Pemerintah telah resmi mencatat revisi UU TNI oleh DPR RI melalui UU No. 3 Tahun 2025 Tentang Perubahan Atas UU No. 34/2004, diundangkan di Jakarta, 26 Maret 2025, dalam Lembaran Negara Republik Indonesia Tahun 2025 Nomor 35.
Kami menilai UU TNI memiliki cacat formal karena pembahasan dan pengesahannya yang dilakukan terlalu cepat. Pemerintah dan DPR sangat tergesa gesa dan terkesan menutup ruang perubahan mendasar UU TNI sebagaimana mandat Reformasi sehingga menyisakan banyak masalah substansial.
Kami menilai revisi UU TNI juga tidak dirancang untuk mewujudkan transformasi tentara yang profesional dan modern. Agenda modernisasi alutsista, kesejahteraan prajurit, reformasi peradilan militer juatru tidak menjadi agenda pembahasan dalam revisi UU TNI. Justru yang terjadi sebaliknya, revisi UU TNI bertentangan dengan upaya profesionalisme militer dengan melegalisasi ruang untuk menduduki jabatan sipil (dwi fungsi) dengan dalih operasi selain perang, yang justru selama ini ilegal karena melanggar UU TNI itu sendiri.
Operasi Militer Selain Perang (OMSP) Sarat Nuansa Orde Baru: Pelaksana Proyek
Koalisi mencatat, ada penyelundupan prinsip dasar yang harus ditolak yakni tugas operasi militer selain perang (OMSP) tidak lagi memerlukan keputusan politik negara, sebagaimana dimuat dalam Pasal 7 ayat (4).
Padahal, di dalam UU TNI Nomor 34 tahun 2004, tugas OMSP harus melalui keputusan politik negara, yakni keputusan Presiden dengan pertimbangan DPR.
Penjelasan Pasal 7 Revisi UU TNI, militer dapat melakukan OMSP hanya dengan cara pemerintah menginformasikan saja kepada DPR. Itu artinya, militer bisa masuk kembali dalam menjaga keamanan dalam negeri dan wilayah sipil dengan ruang yang lebih luas untuk menghadapi ancaman yang ada, seperti pernah terjadi pada masa Orde Baru.
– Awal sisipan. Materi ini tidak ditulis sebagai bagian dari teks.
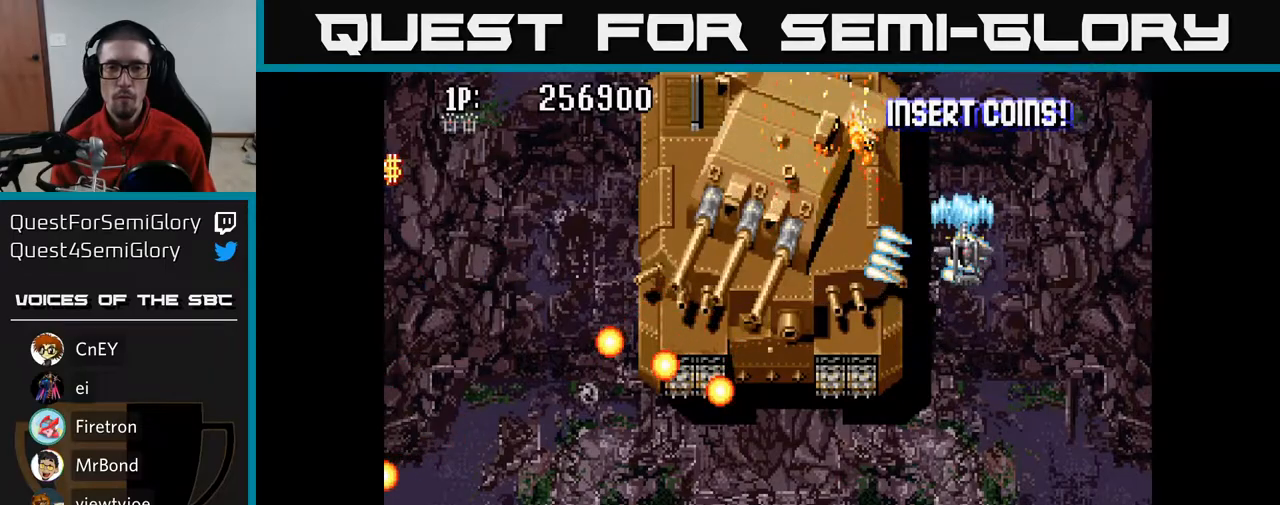
{"buttons": ["A", "DPAD_LEFT"], "left_stick": "center", "right_stick": "center", "events": [[150, "DPAD_UP", "up"]]}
Dengan demikian, pasal ini akan memperluas masuknya militer dalam wilayah sipil. Secara politik, Pasal ini menjadi legitimisasi dan justifikasi dari praktik penyimpangan yang selama ini terjadi, di mana militer sudah mulai terlibat dalam pelaksanaan program pemerintah, seperti program cetak sawah, ketahanan pangan, menjaga Proyek Strategis Nasional, dan lainnya. Jika membaca Pasal ini, secara genealogi kekuasaan Pemerintah saat ini akan menggunakan militer untuk mensukseskan program pemerintah, seperti pernah terjadi pada masa Orde Baru dengan dalih operasi selain perang. Ini yang sering disebut dengan sekuritisasi.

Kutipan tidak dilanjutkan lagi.